By the Oakland Justice Coalition
The mid-year resignation of OUSD Superintendent Antwan Wilson brings an opportunity for the Board of Education and the community to create a different and better vision for Oakland’s schools and then hire a new superintendent to work with stakeholders to implement that vision. Agreement on how to improve Oakland’s schools has been sorely missing since the state-imposed trusteeship in 2003.The development of a successful strategy requires the board to candidly acknowledge the problems facing Oakland’s schools. In the 2016 state tests, only 30 percent of Oakland’s students met or exceeded state standards for proficiency in English, and only 25 percent met the standards in mathematics.
The statewide averages were 49 percent in English and 37 percent in Mathematics and are rising more rapidly than Oakland’s scores.
High school graduation rates are increasing throughout California. Among California students who began high school in 2011-12, 82.3 percent graduated with their class in 2015.
For Hispanic/Latino students, the figure was 78.5 percent; for African Americans it was 70.8 percent. Unfortunately, the corresponding percentages for Oakland students are much lower: 63.4 percent overall; 55.9 percent for Hispanics/Latinos; and 60.7 for African Americans.

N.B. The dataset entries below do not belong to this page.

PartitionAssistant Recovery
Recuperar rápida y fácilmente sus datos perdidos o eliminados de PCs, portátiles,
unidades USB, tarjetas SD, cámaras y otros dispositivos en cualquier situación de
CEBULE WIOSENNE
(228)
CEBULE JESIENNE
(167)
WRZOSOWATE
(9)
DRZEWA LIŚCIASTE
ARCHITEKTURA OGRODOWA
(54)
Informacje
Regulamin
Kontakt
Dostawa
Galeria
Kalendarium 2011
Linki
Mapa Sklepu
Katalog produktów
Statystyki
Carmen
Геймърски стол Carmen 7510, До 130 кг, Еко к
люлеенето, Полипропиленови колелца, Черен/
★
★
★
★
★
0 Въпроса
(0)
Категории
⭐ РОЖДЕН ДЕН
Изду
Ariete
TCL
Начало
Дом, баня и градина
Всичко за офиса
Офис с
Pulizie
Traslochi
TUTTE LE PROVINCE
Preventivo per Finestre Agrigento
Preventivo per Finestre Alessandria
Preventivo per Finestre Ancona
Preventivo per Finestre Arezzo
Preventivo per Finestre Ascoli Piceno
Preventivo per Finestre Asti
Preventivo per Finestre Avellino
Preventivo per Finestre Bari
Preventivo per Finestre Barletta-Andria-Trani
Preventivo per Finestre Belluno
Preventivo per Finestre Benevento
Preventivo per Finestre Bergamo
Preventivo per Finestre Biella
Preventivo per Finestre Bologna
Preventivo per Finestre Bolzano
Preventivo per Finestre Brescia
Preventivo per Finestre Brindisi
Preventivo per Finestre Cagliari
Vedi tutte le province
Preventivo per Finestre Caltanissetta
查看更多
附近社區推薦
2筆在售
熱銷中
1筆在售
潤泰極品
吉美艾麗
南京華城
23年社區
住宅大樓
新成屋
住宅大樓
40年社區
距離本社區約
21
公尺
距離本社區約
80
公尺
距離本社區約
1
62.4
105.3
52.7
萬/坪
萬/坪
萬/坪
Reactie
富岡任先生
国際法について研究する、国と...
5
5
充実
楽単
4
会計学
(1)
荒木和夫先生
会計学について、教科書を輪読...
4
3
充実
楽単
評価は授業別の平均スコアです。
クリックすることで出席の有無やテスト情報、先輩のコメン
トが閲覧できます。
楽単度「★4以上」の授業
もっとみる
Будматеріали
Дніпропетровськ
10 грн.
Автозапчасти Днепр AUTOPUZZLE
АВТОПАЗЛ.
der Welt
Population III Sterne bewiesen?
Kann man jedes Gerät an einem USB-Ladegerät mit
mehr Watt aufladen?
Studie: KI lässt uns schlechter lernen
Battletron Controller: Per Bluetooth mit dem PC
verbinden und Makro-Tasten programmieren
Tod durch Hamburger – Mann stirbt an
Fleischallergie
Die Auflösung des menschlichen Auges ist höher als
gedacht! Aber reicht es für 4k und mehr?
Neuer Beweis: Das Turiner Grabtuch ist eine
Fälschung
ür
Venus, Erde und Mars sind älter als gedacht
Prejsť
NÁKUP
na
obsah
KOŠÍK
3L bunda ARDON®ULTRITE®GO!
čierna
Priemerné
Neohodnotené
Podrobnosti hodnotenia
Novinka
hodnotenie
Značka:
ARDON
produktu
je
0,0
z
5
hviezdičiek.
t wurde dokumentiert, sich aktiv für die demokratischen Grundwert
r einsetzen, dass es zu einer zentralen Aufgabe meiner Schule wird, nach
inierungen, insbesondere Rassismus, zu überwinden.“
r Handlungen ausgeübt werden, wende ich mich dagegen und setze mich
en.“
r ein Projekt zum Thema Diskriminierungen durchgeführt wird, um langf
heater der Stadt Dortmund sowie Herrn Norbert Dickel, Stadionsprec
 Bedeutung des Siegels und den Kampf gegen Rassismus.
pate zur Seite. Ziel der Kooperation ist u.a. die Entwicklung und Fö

The reasons for Oakland’s failures are complex, and test scores are not the only measure of school quality. Any plan to raise student achievement should begin by implementing proven strategies for creating successful schools:
(1) Appoint principals who are educational leaders, “head teachers” who focus on teacher performance as mentors and models – not as disciplinarians, fund-raisers or cheerleaders. A principal needs at least two or three years to have a constructive impact on school performance.
(2) Develop strong faculties of teachers who remain at school sites for multiple years, work together at and across grade levels, and create site specific plans for staff development. District resources must be focused on improving teacher compensation, reducing class sizes, and providing incentives for teachers to remain in high needs schools.
(3) Welcome and involve parents and students as leaders of their school communities.
(4) Provide a diverse and challenging curriculum that develops critical thinking skills, is culturally compatible with the student body, and includes arts programming and classroom offerings beyond just the basics.
(5) Implement site-specific programs that address students’ life circumstances and social needs, including violence prevention, economic literacy, nutrition programs, mentoring, and counseling.
(6) Site-based decision making on how to meet student growth targets, including creating school specialties – science and technology, African American studies, or performing arts, for example – and faculty and staff training.
(7) Quality pre-school programs for all three and four-year-olds.
(8) Collaboration with City and County government to increase resources and support for children and families.
(9) A lean central office budget focused on providing support to school sites, including a Human Resources department that facilitates and expedites teacher hiring.
(10) Strong oversight of charter schools.
We call upon the board to establish an advisory committee representing all stakeholders – parents, teachers and other school employees, students, and community members – to assist it in choosing a new superintendent.
The advisory committee should evaluate the current status of the district’s improvement efforts, suggest criteria for the new superintendent, and participate in interviews of the finalists for the position.
Our new superintendent must promise to serve for his or her entire contract and accept financial disincentives for failing to do so.
It is the board’s responsibility to hire a new superintendent with the personal qualities necessary for success in Oakland, including humility, a commitment to social justice and a determination to see every child succeed, a focus on diversity at all levels of the district, particularly at schools sites, and a commitment to collaborating with all education stake holders.